問題解決をする場合に、相反する特性のどちらを選ぶかで迷うことがある。
高品質または低コスト、廉価版または特注品、イニシャルコストまたはライフサイクルコスト、柔らかいまたは硬い、大きいまたは小さい、順応または斬新、など。
TRIZでは、これらの相反する特性の両方とも選択することを目指す。
高品質および低コスト、廉価版および特注品、イニシャルコストおよびライフサイクルコスト、柔らかいおよび硬い、大きいおよび小さい、順応および斬新、といった具合に。
ところで、これらの相反する特性は、たとえば、価値観、グレード、トータルコスト、柔軟性、大きさ、トレンド、といった両社に共通する一つの特性についての対立矛盾(その特性に反対方向の値が求められる状況:たとえば、「グレードは高くて低い」など)とみなすことができれば、どちらも成立させる道が開ける。
両者に共通する一つの特性の対立矛盾の要求(たとえば、「グレードは高い」と「グレードは低い」という相反する要求)が、同じ場所、同じ時間、同じ対象(人)、同じ環境、同じ条件、といったすべてを満足しなければならないものでないことに気づけばよい。
一つの特性についての相反する要求が、異なる場所、異なる時間、異なる対象(人)、異なる環境、異なる条件、のいずれかで得られればよいということであれば、結果として、当初相反する特性と考えていた二つの特性の両方を実現することが可能になる。
要するに、私たちが問題をどう捉えるかが重要であって、問題の多くはその捉え方を変えることで解決できるのである。
その典型例は、問題を解決する最初の段階で考えなければならない「制約条件」であろう。
私たちは一般に、制約条件がない方が自由な発想ができると考え、制約条件があるから問題が解けないと思っている。
実は、制約条件はあった方がよい場合と制約条件がない方がよい場合とがある。
自由に考えなさいといわれたら、360°どの方向へ向かって考えていけばよいか迷うのでないだろうか。
たとえば、新規事業の開発の場合を考えてみよう。

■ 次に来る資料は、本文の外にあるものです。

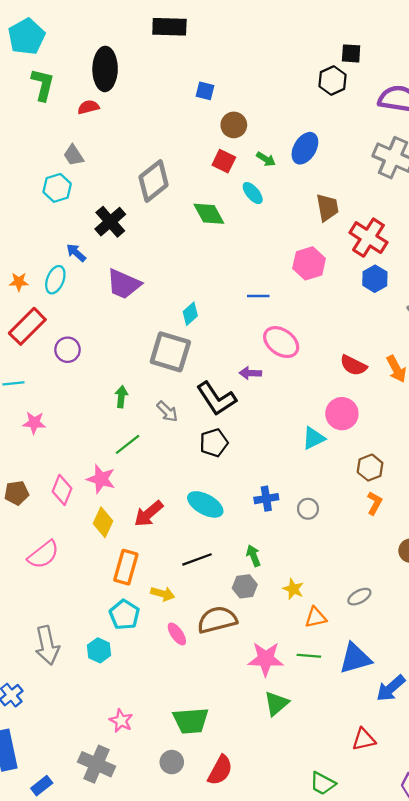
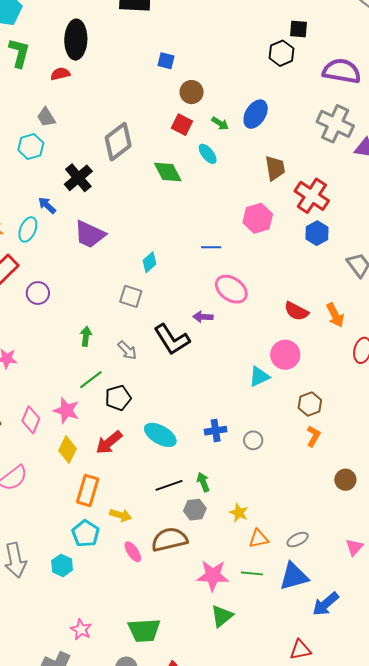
gray square: (170, 352) -> (131, 296), size x0.6
black pentagon: (214, 443) -> (118, 398), moved
black line: (197, 559) -> (169, 485), moved
gray ellipse: (359, 597) -> (298, 540), moved

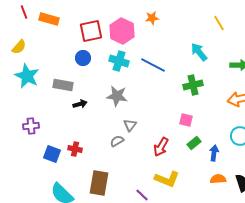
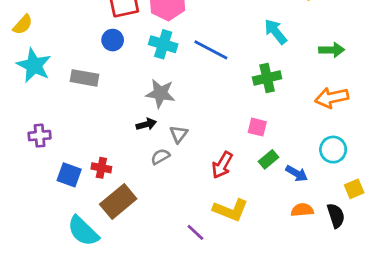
black arrow: (80, 104) -> (146, 124), moved
blue arrow: (214, 153) -> (297, 173), turned 112
brown rectangle: (99, 183) -> (118, 202), moved, turned 40

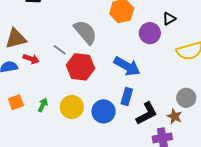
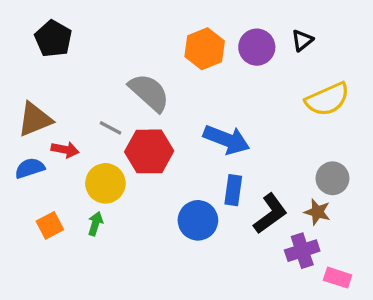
black triangle: (169, 19) -> (302, 40), moved
purple circle: (150, 33) -> (257, 47), moved
yellow circle: (72, 107) -> (105, 183), moved

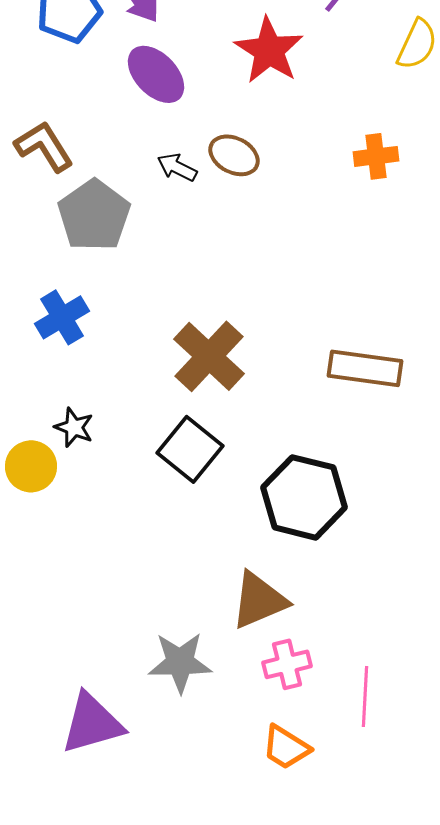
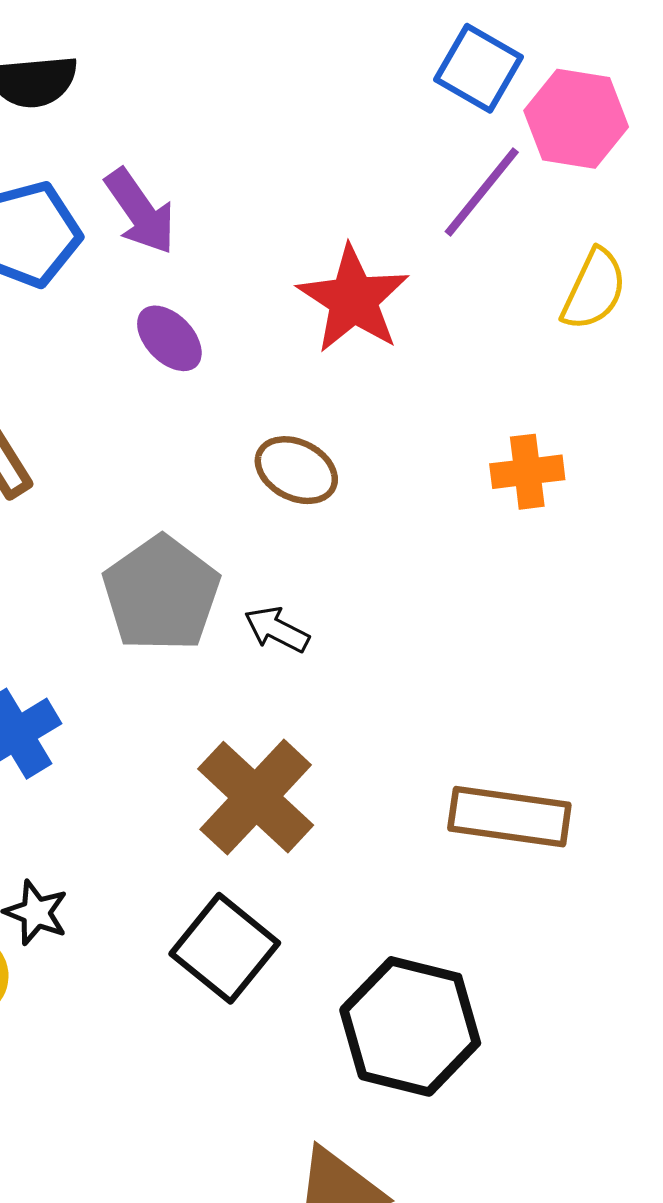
purple ellipse: (156, 74) -> (169, 338), size x0.7
black arrow: (177, 167) -> (277, 630), moved
gray pentagon: (94, 215) -> (161, 594), moved

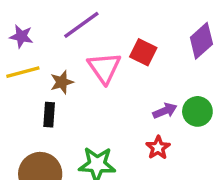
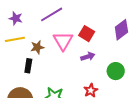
purple arrow: (165, 111) -> (88, 57), moved

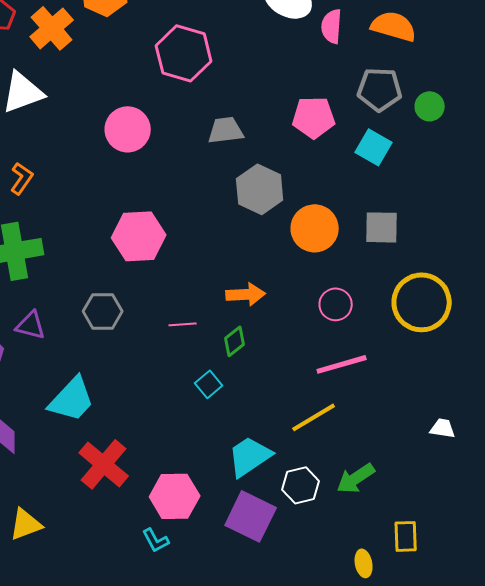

3年以内に自社が今まで取り組んだことのない新しい事業を見つけるように命じられたとしよう。会社からは何をやってもよいといわれる。このような場合、あなたならどうするか。
新規事業といってもわが社にとっての新規事業を開発するのであるから、現在の強みであるコア技術やブランドを活かすことのできる領域を模索すべきである、と考えるかもしれない。
これは、すでに自ら制約条件を設けたことになる。
私たちは問題を解決しなければならない場面では、無意識のうちに考えるべき方向や領域に制限を加えることで、考えを進めやすくしているのである。
ただし、その結果、うまい新規事業が見つからなかったとしたらどうするか。
その場合には、当初課した制約条件を見直すことになる。自社の強みにこだわらず、自由な発想を目指す。今度は制約条件を外して考えることになる。
次に、当初の制約条件を取り除くことで新しい問題が生じるならば、当初の問題(この場合は新規事業を開発すること)を解決するよりも、新しい問題に取り組む方がよいかどうかを判断することになろう。
自社の弱みを補う技術を持っている会社があるとしよう。その場合にその会社が欲しがっている、または欲しがるであろう技術を開発することを考えてみたらどうだろう。その際に、自社のコア技術が活かせる道が見つかればなおよい。
二者択一ではなく両方とも実現する。ただし、それは時と場合を考えて使い分けることである。